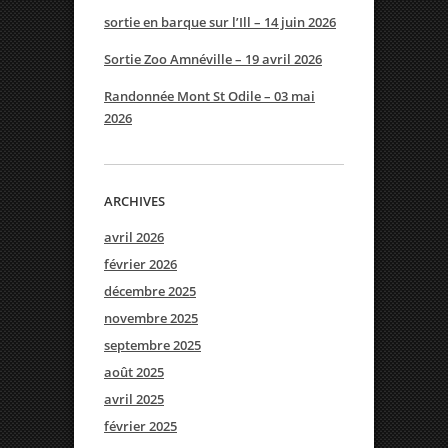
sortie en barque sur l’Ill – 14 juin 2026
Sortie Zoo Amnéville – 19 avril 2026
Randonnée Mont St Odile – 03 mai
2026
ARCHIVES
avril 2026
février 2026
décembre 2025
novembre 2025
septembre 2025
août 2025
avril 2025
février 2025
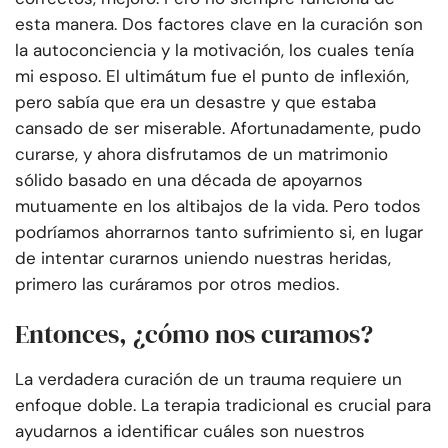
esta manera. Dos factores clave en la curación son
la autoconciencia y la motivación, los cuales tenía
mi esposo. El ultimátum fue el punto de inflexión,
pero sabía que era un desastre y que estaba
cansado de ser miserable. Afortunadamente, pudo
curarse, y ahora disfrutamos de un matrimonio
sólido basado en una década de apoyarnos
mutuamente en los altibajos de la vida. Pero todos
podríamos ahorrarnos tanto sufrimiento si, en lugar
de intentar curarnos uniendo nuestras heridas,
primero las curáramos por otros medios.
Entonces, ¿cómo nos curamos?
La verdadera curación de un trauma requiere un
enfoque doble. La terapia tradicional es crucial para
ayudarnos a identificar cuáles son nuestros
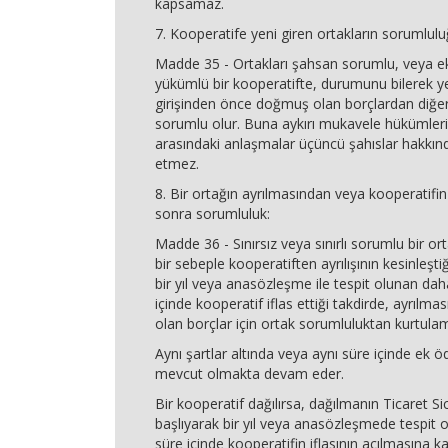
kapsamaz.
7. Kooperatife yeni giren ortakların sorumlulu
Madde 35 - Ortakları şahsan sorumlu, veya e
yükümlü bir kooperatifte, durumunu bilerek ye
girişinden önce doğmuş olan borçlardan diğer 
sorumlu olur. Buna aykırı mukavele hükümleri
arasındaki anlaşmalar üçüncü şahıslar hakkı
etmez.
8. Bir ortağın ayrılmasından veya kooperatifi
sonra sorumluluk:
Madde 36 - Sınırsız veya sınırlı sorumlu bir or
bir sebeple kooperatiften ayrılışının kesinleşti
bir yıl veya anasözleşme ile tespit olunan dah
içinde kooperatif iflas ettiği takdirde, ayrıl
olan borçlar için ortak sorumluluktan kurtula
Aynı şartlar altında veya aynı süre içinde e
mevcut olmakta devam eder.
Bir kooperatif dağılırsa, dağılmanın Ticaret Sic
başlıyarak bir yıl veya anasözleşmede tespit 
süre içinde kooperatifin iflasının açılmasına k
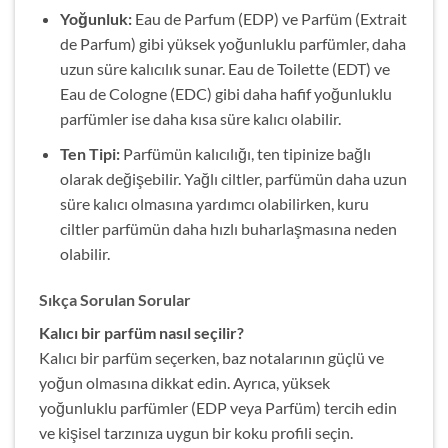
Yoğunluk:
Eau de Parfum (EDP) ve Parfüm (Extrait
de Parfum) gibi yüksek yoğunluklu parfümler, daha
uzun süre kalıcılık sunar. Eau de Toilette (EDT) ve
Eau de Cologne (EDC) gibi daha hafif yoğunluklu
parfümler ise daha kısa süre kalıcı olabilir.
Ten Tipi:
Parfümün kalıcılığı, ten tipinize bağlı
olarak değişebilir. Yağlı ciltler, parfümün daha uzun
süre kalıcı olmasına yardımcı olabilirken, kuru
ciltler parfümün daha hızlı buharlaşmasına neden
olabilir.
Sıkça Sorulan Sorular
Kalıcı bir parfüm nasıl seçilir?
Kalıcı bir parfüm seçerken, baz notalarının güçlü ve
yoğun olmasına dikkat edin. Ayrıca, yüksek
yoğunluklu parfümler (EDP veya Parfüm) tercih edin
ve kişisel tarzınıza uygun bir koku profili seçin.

• _REQUEST_: From the line containing "Eau de Cologne" to the last line above, repeat every line exactly and nothing else.

• _OUTPUT OF THE EXERCISE_:
Eau de Cologne (EDC) gibi daha hafif yoğunluklu
parfümler ise daha kısa süre kalıcı olabilir.
Ten Tipi:
Parfümün kalıcılığı, ten tipinize bağlı
olarak değişebilir. Yağlı ciltler, parfümün daha uzun
süre kalıcı olmasına yardımcı olabilirken, kuru
ciltler parfümün daha hızlı buharlaşmasına neden
olabilir.
Sıkça Sorulan Sorular
Kalıcı bir parfüm nasıl seçilir?
Kalıcı bir parfüm seçerken, baz notalarının güçlü ve
yoğun olmasına dikkat edin. Ayrıca, yüksek
yoğunluklu parfümler (EDP veya Parfüm) tercih edin
ve kişisel tarzınıza uygun bir koku profili seçin.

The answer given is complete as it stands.